# arcade game help



## Solac03 (Oct 4, 2019)

hi, 

I need help with an arcade game. I am trying to clone the game but it seems like it has some sort of protection. first off i am not doing this for piracy we own the whole arcade machine and the software breaks down. we have bought this software a number of times already, and now the company does not support this machine anymore. we still have a working usb drive and wanted to clone it.


----------



## SirDice (Oct 4, 2019)

What does any of this have to do with FreeBSD?

Rule #7: FreeBSD Forums Rules


----------



## Solac03 (Oct 5, 2019)

the game is running on freebsd, its a temple run arcade game.


----------



## Crivens (Oct 5, 2019)

Maybe we could set up some patreon or something for all these support questions regarding commercial problems? Maybe to sponsor new HW every now and then?

And for the OP: go to the next hacker space and bring a case of beer. That should do the trick.


----------



## SirDice (Oct 7, 2019)

Apparently the "Temple Run Arcade" cabinet made by Coastal Amusements runs on top of FreeBSD -> Reddit post.



Solac03 said:


> first off i am not doing this for piracy we own the whole arcade machine and the software breaks down.


It's still piracy because you don't own the license or the intellectual property for the game itself and you don't have permission from the original owner of said property.

So, no, we cannot help you.


----------



## Solac03 (Oct 11, 2019)

ok.


----------
::::
* **Problems and tasks**:
1. In the forum thread, which company is named as the maker of the "Temple Run Arcade" cabinet?
2. List the usernames of everyone who posted in the forum thread.
3. From the forum thread, copy out the passage starting at "## Solac03 (Oct 5, 2019)" and ending at "now and then?".

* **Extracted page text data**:
::::
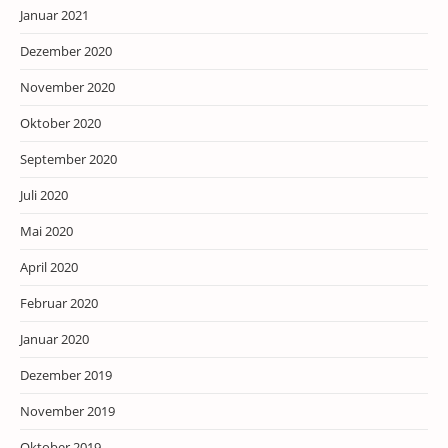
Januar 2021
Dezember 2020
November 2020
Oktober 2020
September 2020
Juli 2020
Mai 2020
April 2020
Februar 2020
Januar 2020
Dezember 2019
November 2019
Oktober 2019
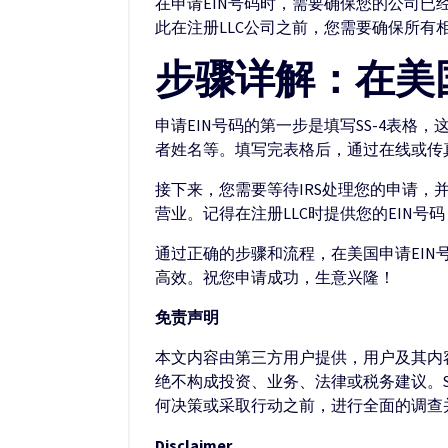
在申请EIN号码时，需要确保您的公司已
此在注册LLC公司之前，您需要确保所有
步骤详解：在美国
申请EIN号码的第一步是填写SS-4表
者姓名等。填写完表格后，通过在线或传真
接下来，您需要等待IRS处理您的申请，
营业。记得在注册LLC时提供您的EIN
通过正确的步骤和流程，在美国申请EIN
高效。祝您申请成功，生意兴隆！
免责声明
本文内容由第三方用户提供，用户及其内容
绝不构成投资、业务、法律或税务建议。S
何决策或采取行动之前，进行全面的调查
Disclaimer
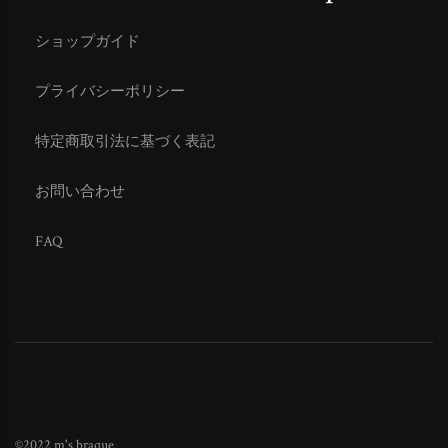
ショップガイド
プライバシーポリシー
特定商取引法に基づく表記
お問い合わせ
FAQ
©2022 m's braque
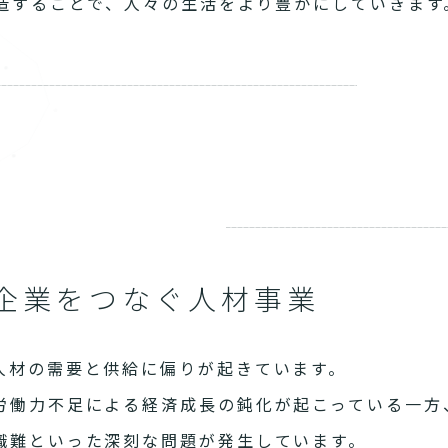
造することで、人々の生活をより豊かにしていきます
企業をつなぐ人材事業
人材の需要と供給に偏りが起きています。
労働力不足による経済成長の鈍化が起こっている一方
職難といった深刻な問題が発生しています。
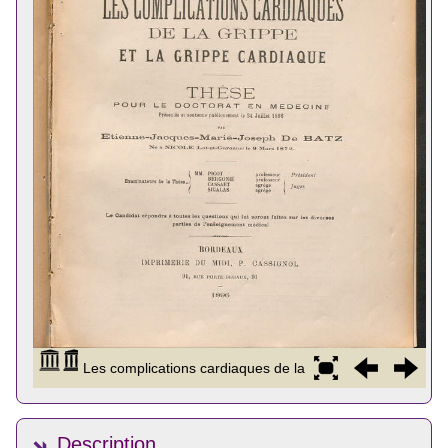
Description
::::
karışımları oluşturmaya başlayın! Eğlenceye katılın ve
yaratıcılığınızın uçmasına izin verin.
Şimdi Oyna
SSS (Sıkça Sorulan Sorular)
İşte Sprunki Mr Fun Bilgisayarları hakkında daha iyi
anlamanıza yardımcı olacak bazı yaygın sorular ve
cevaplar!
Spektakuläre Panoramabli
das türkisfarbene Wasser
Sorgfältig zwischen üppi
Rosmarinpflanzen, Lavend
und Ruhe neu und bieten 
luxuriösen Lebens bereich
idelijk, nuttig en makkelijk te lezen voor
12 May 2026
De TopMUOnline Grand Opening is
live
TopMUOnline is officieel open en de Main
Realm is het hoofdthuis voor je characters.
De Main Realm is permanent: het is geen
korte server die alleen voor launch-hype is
::::
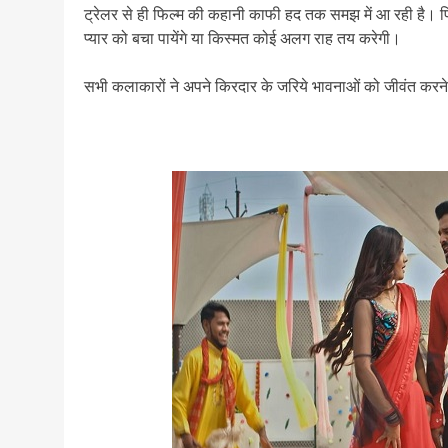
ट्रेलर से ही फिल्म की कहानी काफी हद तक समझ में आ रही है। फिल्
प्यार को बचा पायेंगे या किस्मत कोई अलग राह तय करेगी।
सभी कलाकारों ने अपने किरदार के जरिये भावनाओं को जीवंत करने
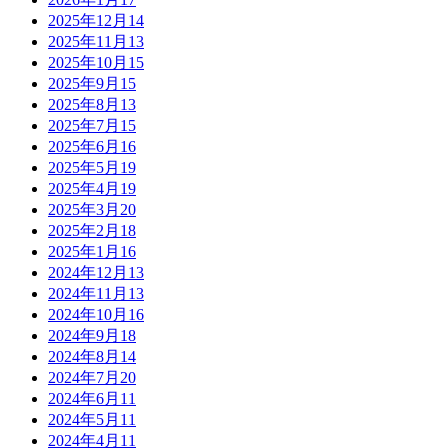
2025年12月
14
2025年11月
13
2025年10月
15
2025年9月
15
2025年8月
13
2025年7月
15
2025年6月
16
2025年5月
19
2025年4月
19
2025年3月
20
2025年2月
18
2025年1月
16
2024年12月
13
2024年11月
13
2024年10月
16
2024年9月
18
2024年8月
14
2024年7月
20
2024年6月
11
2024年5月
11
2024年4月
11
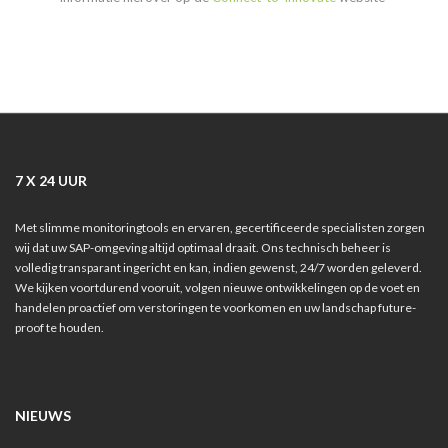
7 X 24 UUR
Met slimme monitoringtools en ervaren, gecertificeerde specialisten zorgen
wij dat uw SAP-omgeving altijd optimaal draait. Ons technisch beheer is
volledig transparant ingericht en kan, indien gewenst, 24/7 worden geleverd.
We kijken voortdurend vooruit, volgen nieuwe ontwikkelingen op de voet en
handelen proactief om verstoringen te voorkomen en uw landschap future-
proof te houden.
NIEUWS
::::
* **Solved tasks**:
1. Coastal Amusements

2. Solac03, SirDice, Crivens

3.
## Solac03 (Oct 5, 2019)

the game is running on freebsd, its a temple run arcade game.


----------



## Crivens (Oct 5, 2019)

Maybe we could set up some patreon or something for all these support questions regarding commercial problems? Maybe to sponsor new HW every now and then?